住宅取得資金贈与とは、直系尊属から住宅を取得するために必要な資金を贈与してもらう際に、一定額(2017年現在は最大で1,200万円)までは贈与税が控除される制度のことです。
贈与者は直系尊属の父母もしくは祖父母で、受贈者は20歳以上の推定相続人である子もしくは孫でなければなりません。

尚、この制度が適用されるのは平成33年12月31日までに契約した住宅です。

これに贈与税基礎控除額の110万円をプラスしますと、合計1,310万円までが非課税となります。

住宅取得資金贈与で相続税対策をする際の注意点

この制度を利用する場合は、確定申告をしなければなりません。
贈与税の申告書の第一表と贈与税の申告書の第一表の二を作成し、住民票の写し、戸籍謄本、購入した住宅の契約書や登記事項証明書と共に税務署に申告しましょう。申告をしなければ税金控除は受けられないので注意が必要です。

対策法5. 「教育資金贈与」を利用する

教育資金贈与とは、子ども一人あたり1,500万円の贈与が非課税になる制度です。この制度は贈与税基礎控除額の110万円と併用できます。
学校の教育費だけでなく、習い事や塾などにかかる費用もこちらの制度の適用対象となります。
内訳ですが、制服や教材などに支払う金額と習い事や塾にかかる費用は年間500万円までが非課税で、それ以外は学校の教育費として支払うことになっています。

教育資金贈与で相続税対策をする時の注意点

子どもが30歳になるまでに使い切れなかった分については、残額に贈与税が発生する場合があるので注意しましょう。

対策法6. 相続人を増やして節税する

相続人を増やすと、相続する財産が少なくなり相続税の課税控除額が増えますのでその分、相続税を抑えることができます。
あまり実践できる方法ではないかもしれませんが、例えば養子縁組をして法定相続人を増やすことで相続税対策をすることができます。

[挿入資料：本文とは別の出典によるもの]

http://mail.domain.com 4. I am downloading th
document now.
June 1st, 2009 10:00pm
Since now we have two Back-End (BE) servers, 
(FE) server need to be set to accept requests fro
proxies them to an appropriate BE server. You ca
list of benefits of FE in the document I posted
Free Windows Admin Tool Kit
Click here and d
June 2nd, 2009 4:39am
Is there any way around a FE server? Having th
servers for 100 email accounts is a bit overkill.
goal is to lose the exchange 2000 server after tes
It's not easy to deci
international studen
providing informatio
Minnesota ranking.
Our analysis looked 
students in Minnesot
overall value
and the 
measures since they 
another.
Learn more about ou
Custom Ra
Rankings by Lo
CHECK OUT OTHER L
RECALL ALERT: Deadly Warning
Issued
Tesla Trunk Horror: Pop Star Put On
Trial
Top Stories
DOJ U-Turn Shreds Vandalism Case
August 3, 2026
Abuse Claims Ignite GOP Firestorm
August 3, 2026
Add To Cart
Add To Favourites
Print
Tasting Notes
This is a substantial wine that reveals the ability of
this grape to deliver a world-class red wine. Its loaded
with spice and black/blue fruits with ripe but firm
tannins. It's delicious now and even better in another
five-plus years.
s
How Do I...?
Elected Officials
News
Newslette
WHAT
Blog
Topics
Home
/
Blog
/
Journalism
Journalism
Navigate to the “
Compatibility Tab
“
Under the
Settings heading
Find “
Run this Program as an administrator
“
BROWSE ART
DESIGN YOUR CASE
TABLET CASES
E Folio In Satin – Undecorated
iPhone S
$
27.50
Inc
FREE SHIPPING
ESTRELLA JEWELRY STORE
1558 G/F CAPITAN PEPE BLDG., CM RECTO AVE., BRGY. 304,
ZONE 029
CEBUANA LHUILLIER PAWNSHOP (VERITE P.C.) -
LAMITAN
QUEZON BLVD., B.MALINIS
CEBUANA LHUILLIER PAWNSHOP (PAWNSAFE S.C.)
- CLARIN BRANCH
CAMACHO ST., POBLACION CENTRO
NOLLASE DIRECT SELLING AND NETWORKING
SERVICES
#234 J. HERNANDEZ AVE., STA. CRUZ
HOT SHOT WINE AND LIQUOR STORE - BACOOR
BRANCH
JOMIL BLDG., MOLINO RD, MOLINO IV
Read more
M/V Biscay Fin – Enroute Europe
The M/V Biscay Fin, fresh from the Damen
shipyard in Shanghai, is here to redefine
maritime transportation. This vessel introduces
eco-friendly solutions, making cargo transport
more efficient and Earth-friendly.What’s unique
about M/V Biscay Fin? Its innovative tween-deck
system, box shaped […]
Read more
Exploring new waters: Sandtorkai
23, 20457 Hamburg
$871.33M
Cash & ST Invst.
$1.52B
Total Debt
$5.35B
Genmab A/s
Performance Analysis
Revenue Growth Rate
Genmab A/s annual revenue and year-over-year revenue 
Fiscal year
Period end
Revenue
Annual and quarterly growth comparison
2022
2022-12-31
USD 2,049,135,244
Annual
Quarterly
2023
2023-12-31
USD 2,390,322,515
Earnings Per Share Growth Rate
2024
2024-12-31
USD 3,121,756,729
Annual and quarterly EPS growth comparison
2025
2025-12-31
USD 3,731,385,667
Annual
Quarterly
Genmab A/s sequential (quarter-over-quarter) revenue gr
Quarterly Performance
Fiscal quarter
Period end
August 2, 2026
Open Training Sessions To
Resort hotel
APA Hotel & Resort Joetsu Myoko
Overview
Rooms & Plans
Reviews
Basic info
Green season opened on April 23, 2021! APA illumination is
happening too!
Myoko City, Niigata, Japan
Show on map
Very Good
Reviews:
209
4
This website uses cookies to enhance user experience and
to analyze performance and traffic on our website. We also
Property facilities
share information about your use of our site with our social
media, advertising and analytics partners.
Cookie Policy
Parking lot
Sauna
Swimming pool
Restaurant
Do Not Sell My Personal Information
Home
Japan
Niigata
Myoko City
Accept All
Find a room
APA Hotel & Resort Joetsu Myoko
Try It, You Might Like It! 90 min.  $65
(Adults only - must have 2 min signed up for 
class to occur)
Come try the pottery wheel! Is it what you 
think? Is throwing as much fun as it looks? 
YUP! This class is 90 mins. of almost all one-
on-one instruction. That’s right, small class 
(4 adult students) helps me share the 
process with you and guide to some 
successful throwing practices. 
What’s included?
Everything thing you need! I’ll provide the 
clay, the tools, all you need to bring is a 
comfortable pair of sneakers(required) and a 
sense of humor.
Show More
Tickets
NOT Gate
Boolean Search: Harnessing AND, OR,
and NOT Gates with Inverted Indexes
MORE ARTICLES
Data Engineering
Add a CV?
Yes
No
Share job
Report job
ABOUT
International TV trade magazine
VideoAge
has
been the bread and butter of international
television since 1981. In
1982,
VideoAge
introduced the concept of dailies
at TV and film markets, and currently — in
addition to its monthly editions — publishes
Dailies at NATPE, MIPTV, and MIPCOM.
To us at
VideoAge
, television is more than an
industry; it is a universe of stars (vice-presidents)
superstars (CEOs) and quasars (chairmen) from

実子がいる場合は法定相続人として認められる養子は1人、いない場合は2人までです。

相続人を増やして相続税対策をする際の注意点

当然ですが、相続人が増えるとその分相続財産は減ってしまいます。
そのため、相続税を節約するために安易に養子を増やさず、最終的な相続税や相続財産の額がいくらになるかを計算し、慎重に決めてください。

他にもまだある!生前にできる節税準備とは?

いくつか節税の方法についてご紹介しましたが、これ以外にできる生前の節税準備についてもご紹介します。

生命保険に加入する

生命保険金は500万円×法定相続人の人数までは相続税が非課税となります。
例えば夫が亡くなり、妻と子どもが2人いる場合は保険金500万円×3人の1,500万円までが税金控除となります。
そこで支払った保険金がほとんど返ってくる終身保険や養老保険、定期保険などに加入し、相続税を節約することが可能です。ただし、控除金額以上の保険金は課税対象となります。

お墓を購入する

生前に購入するお墓は非課税となるため、お墓は生前に購入するのが断然お得です。もし亡くなった後に残った財産でお墓を購入する場合、その資金全てが相続税の課税対象となってしまいます。ご検討されている場合は生前にお墓を購入されることをおすすめします。

相続税を節約するために、生前から準備できることは沢山ありますが、なかには時間がかかる制度や準備方法もあります。

早めに相続する財産を把握して、計画的に相続の準備をしましょう。